The Clinic of Adolescence Is a Clinic of Urgency
Gabriel Dahan

TAFSAN, the Psychoanalytic Center for Adolescents, aims to reach out towards young people in order for them to have an encounter with psychoanalysis, an encounter with this praxis of educating in the scholastic framework.

We meet with this adolescent – another name of a social impossible and the incarnation of urgency – with the hope that Lacan expressed in his Milan discourse: “We haven’t done it yet, but perhaps one day there will be a discourse called, ‘the ill of youth’”.[1]

With traits of urgency, this ill is manifested in diverse phenomena of “disinsertion” – a term borrowed from the administrative system of education that Jacques-Alain Miller used to announce PIPOL 4, under the title, “The Clinic and Pragmatism of Disinsertion in Psychoanalysis.”

The intervention of psychoanalysis consists in transforming disinsertion from being read as a behavioral or bureaucratic phenomenon to being read as a psychical operation confronting a real that bears on the traits of triggering, precipitation, and “being dropped” in the world – “the place where the real bears down” as Lacan tells us.[2]

Supporting an impossible position such as educator or psychoanalyst – and even more so in the classroom – means that it is always a question of permanent, urgent pragmatism.

Psychoanalysts are at the stage of waking up, Lacan tells us, but would this awakening not be related to the Spring Awakening of Wedekind’s children?
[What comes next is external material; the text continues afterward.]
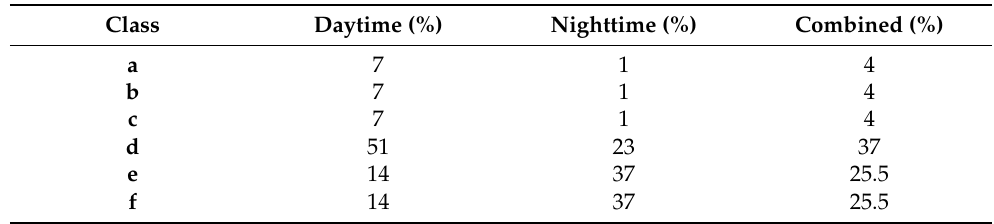
Table 2. Average frequencies of occurrence P ( i ) of atmospheric stability class i in the Northern Hemisphere. The data is collected from [56].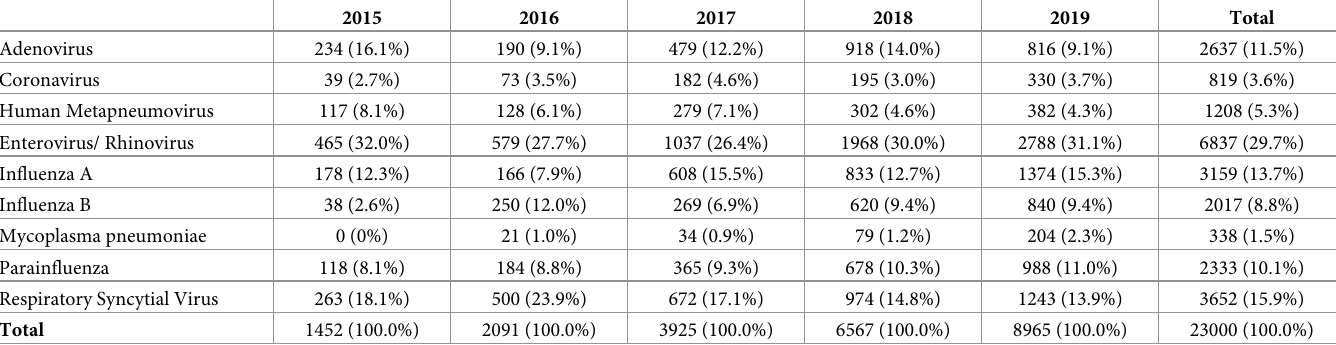
Table 2. Prevalence of respiratory pathogens detected from year 2015 to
In this sense, could we not, in a certain way, place the psychoanalyst and the adolescent in a surprising proximity? But whereas psychoanalysts “reinforce the impossible nature”[3] of educating, the adolescent effectively does not cease to embody this impossible, this real, this urgency.

“The Lacanian concepts of the analytic act, the analytic discourse, and the conclusion of an analysis as a pass to the analyst have permitted us to conceive of the psychoanalyst as a nomad object, and psychoanalysis as a portable installation, capable of moving into new contexts, and, in particular, into institutions”[4] – this is what J.-A. Miller indicates to us with his invention of the Alpha Place.

TAFSAN is this nomad object that goes into scholastic institutions towards an encounter between the educator and the adolescent at these “radical points in the real” that Lacan calls “encounters”[5], where both are seized with anxiety when one of them thinks of what an educator is, and the other of what it is to be the object of this impossible operation.

 

1 Lacan, J., Lacan en Italie 1953-1978, discours à l’Université de Milan le 12 mai 1972, La Salamandra, Milan, 1978, p. 32-55.

2 Lacan, J., Anxiety, The Seminar of Jacques Lacan, Book X, Polity, Cambridge, 2014, pp. 115-6.

3 Lacan, J., The Triumph of Religion, Polity, Cambridge, 2013, p. 57.

4 Miller, J.-A., “Towards PIPOL 4”, https://ampblog2006.blogspot.com/2007/12/vers-pipol-4-par-jacques-alain-miller.html

5 Lacan, J., The Other Side of Psychoanalysis, The Seminar of Jacques Lacan, Book XVII, W.W. Norton NY/London, 2007, p. 173.